Other phrases I was subjected to were "After all I've done for you" and "If a mother can't tell you (in other words destroy your self-esteem) then who can?" Who indeed?

[identity profile] entropy-house.livejournal.com 2008-07-09 11:10 pm (UTC)(link)
My mom was big on guilt-trips. 'You'll be sorry after I'm dead' was a biggie.

[identity profile] vilakins.livejournal.com 2008-07-09 11:24 pm (UTC)(link)
Oh, that one I've heard too, and it's open to so many sharp answers too.

[identity profile] entropy-house.livejournal.com 2008-07-09 11:35 pm (UTC)(link)
The urge to snap back was tough to overcome. ;^)

[identity profile] vjezkova.livejournal.com 2008-07-09 03:53 pm (UTC)(link)
Thank you - haha, but my language uses the same equivalents, just those phrases of yours are so good!

[identity profile] vilakins.livejournal.com 2008-07-09 10:05 pm (UTC)(link)
Do you have a version of "catted"? Because I'm now wondering if it's been invented all over the world, it's so necessary.

[identity profile] vjezkova.livejournal.com 2008-07-10 10:40 am (UTC)(link)
Hmm...our language usually uses more tham one word...not this one, no.
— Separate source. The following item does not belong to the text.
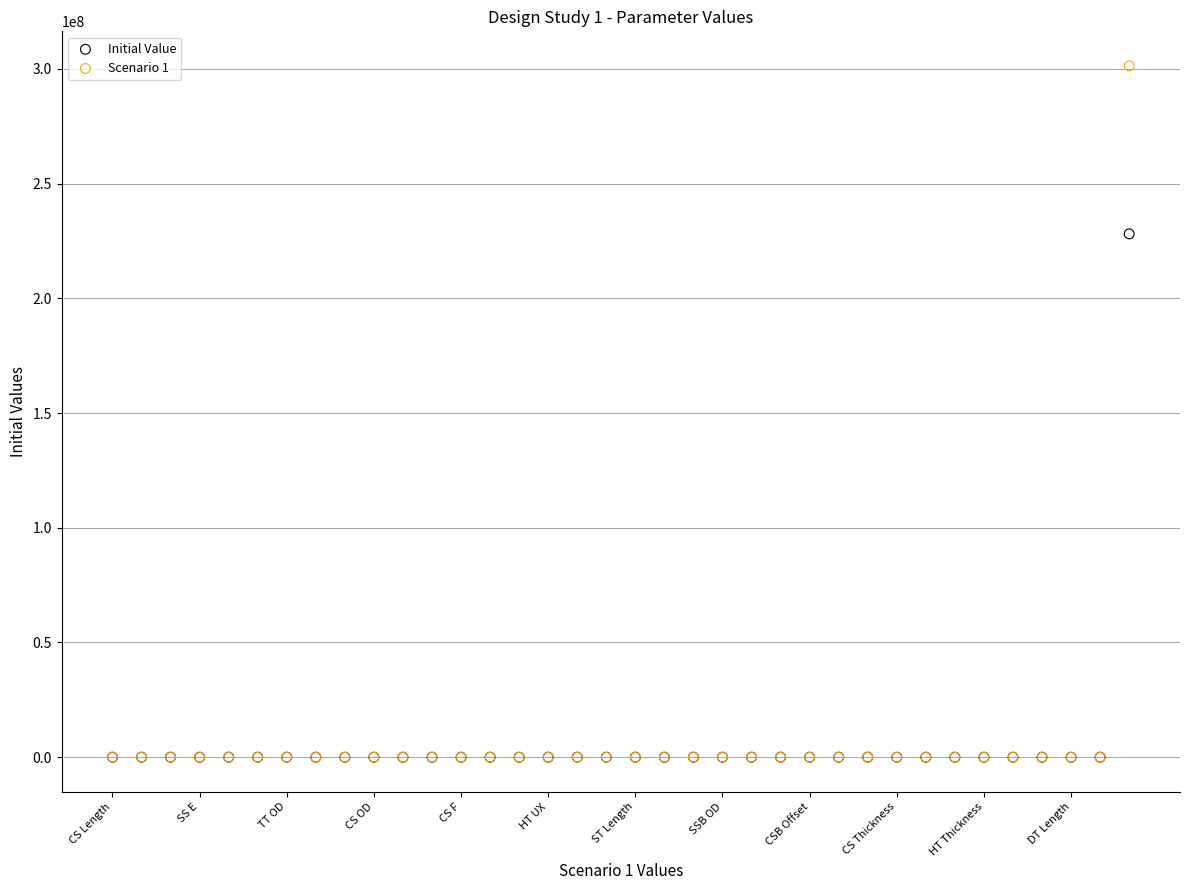

Across all series, what Y value is closest to 150650000?

228100000.0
We say that the cats hev us humans "ochočené" - with similar meaning but your expression is more precise for it.

[identity profile] toft-froggy.livejournal.com 2008-07-09 05:36 pm (UTC)(link)
Heh, these are great. I like Lecky-B - we used to say 'sodges' for sausages, after my youngest brother's mispronunciations, but now he's been saying 'sausages' for many years now and we don't say 'sodges' quite as often anymore.

[identity profile] vilakins.livejournal.com 2008-07-09 10:07 pm (UTC)(link)
'Sodges' is cute! For a few years, chocolate fudge cake was "fav'rite cake" because of my brother (although it wasn't any one else's) but it's fallen into disuse.